Book: ‘How to Get Filthy Rich in Rising Asia’; Author: Mohsin Hamid; Publisher: Penguin Books India; Pages: 228; Price: Rs.499.

Mohsin Hamid, the Pakistan-based author of best-selling novels like the ‘Moth’s Smoke’ and ‘The Reluctant Fundamentalist’, shows what it means to get rich in a rising Asia in a new novel at a time when the developing economies in the region are straining to push up their GDP figures that have been slumping all too often.

‘How to Get Filthy Rich in Rising Asia’, released last week, uses the format of the self-help and motivation book as a literary device to tell the story of the third son of a cook who leaves his village to move to a city, falls in love with a pretty girl and sets up an industry. He becomes a entrepreneur and ‘filthy rich’.

Hamid takes his hero through 12 steps in 12 chapters to become a moneybag in a nameless city in South Asia that sizzles with energy, opportunity and inequality.

The writer says that he had initially started out with the idea that he was not going to name things and people because they mean certain things.

The idea of taking the names of the narrative – reminiscent of many avant garde writers like Lawrence Sterne, James Baldwin and James Joyce – is ‘liberating’ for Hamid.

The ingrained view is that South Asia is an ‘exotic place, a peculiar place and a central place – it is a colonial mindset’. It could have been any place – why not Lahore or Lagos? The writer explains his narrative without specifics, comparing it to the Sufi ghazals that he grew up with.

The songs invoking the nameless divine speaks to the listener or the exponent like the book that addresses the reader in a second-person narrative.

This is his third book and one inspired by the writer’s personal fortunes. ‘I had just become a father and I wanted to write a novel about the tri-generational life,’ Hamid said in the capital.

Generations are a way of life in Pakistan, where young men often live with their parents and elders like Hamid, who shares his home with his parents.

The young and old play a cat-and-mouse waiting game.

This inter-generational divide is captured in a vivid clash of body language in a domestic confrontation between the ‘saas’ and the ‘bahu’.

‘Your mother cleans the courtyard under the gaze of her mother-in-law. The old woman sits in the shadow, the edge of her shawl held in her mouth to conceal not her attributes of temptation but rather the lack of her teeth and looks on in unquenchable disapproval. Your mother is regarded in the compound as vain, arrogant and headstrong, and these accusations have bite, for they are all true. Your grandmother tells your mother she has missed a spot. Besides, she is toothless and holds a cloth between her lips, her words sound like she is spitting… The older woman waits for the younger woman to age.’
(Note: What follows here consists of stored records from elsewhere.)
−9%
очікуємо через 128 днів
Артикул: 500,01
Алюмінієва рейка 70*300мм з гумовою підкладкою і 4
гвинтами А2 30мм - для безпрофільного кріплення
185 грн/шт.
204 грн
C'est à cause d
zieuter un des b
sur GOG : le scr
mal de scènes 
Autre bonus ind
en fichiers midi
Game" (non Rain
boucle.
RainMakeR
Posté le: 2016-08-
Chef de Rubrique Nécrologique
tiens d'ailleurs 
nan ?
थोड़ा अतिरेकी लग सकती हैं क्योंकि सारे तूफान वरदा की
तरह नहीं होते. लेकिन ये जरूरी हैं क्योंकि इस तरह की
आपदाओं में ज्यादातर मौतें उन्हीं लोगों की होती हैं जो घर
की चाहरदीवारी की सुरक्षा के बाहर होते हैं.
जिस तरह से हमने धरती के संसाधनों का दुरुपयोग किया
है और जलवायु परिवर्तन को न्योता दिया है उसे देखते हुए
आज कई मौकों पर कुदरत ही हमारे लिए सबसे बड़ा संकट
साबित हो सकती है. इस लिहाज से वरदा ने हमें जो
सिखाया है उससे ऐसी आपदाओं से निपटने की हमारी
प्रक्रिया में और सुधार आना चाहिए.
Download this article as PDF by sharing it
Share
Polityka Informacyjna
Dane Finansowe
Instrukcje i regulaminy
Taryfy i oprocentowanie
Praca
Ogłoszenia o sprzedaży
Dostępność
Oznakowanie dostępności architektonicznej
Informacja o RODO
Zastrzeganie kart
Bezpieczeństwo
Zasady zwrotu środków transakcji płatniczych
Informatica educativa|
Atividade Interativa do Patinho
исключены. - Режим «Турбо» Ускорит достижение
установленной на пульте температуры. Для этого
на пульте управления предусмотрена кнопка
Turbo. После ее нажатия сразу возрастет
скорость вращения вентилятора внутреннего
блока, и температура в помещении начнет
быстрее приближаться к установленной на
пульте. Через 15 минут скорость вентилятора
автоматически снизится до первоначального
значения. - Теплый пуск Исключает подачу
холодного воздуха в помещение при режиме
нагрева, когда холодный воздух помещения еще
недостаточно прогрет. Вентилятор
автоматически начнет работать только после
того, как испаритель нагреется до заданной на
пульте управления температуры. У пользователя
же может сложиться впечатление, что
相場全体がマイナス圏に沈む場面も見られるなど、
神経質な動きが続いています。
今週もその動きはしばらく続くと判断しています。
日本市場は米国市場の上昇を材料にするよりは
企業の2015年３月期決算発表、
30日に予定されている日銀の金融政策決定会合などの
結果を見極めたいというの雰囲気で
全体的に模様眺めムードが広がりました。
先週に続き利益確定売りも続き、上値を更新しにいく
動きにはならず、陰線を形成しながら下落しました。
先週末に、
Hamid spotlights on the society in Pakistan’s middle-class fringe with refreshing psychoanalysis of the characters. But he punctuates his narrative and observations with sage advise that tends to sound like homilies at places, flagging in their intelligence like the scores of droll motivation manuals crowding the book-shelves.

‘…As far as getting rich is concerned, love can be an impediment. Yes, the pursuit of love and pursuit of wealth have much in common,’ Hamid fritters in cliches, robbing pace off the narrative.
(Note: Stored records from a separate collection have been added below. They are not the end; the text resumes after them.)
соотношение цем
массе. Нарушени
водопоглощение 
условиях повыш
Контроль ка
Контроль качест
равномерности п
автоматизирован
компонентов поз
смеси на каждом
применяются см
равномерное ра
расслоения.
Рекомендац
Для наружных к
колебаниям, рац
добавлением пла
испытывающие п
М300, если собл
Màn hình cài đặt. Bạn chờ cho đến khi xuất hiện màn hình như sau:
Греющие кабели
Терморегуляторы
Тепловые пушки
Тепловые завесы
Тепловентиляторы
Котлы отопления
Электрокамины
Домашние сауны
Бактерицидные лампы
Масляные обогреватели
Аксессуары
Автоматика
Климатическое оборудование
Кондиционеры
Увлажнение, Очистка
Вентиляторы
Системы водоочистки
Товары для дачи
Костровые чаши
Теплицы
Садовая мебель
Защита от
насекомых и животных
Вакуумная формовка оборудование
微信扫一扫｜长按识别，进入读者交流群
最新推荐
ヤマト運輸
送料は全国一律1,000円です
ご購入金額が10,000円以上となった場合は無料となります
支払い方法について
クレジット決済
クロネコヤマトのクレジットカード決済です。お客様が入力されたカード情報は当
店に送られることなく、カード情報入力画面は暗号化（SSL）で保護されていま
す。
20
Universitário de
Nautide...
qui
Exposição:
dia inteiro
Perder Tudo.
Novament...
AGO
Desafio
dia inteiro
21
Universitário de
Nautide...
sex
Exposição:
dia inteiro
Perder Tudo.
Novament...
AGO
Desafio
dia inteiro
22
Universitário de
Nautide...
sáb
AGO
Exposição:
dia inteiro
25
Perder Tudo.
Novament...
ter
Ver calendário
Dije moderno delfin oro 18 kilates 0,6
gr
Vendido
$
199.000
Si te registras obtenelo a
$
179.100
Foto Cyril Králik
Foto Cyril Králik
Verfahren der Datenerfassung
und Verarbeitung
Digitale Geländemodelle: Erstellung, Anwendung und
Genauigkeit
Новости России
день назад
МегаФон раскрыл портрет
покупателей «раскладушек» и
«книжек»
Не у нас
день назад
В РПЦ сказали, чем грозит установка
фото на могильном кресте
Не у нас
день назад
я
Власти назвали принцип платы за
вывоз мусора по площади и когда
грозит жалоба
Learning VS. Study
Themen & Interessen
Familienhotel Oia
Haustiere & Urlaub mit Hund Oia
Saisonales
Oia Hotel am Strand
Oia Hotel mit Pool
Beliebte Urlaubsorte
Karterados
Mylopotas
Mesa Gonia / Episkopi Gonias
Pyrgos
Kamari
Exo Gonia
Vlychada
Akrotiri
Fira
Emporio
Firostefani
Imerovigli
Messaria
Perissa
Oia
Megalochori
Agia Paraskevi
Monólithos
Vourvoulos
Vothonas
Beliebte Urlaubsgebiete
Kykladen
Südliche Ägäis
The book ends with death of the rags-to-riches hero – surrounded by his ex-wife, son and a pretty girl that the hero had been in love as a teen.
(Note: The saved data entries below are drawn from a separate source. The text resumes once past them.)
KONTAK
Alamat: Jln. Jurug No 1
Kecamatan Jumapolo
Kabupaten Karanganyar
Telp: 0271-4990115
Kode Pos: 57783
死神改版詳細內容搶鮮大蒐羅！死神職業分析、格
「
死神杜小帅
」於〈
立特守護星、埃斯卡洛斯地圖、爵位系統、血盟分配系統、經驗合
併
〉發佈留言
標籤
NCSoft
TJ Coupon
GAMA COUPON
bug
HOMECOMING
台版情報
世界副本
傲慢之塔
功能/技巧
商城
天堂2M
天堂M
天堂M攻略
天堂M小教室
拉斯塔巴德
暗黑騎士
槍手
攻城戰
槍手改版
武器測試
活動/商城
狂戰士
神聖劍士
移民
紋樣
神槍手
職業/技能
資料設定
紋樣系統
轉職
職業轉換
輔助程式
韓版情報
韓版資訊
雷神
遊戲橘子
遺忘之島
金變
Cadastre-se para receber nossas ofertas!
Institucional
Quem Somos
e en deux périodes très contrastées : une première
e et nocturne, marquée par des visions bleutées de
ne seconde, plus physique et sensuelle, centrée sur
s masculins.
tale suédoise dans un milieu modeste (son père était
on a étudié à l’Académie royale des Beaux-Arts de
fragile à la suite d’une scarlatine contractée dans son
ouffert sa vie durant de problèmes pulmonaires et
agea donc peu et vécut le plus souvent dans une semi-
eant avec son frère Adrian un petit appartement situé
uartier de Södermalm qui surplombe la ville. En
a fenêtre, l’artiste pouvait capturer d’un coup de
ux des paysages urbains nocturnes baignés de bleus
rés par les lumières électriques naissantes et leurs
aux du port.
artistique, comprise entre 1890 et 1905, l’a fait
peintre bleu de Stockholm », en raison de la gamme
Hamid touches upon new South Asian realities – broken hearts, failed marriages, culture of corruption, politics, lifestyle pressures on fast street and the perennial near-war edge that Pakistan balances on.

The writer says his book tries to bring out a ‘narrative of loss’ in a market of growth-based’ language that does not equip us for loss. ‘Throughout history, human civilisations have been a series of narratives that talk of loss,’ the writer said.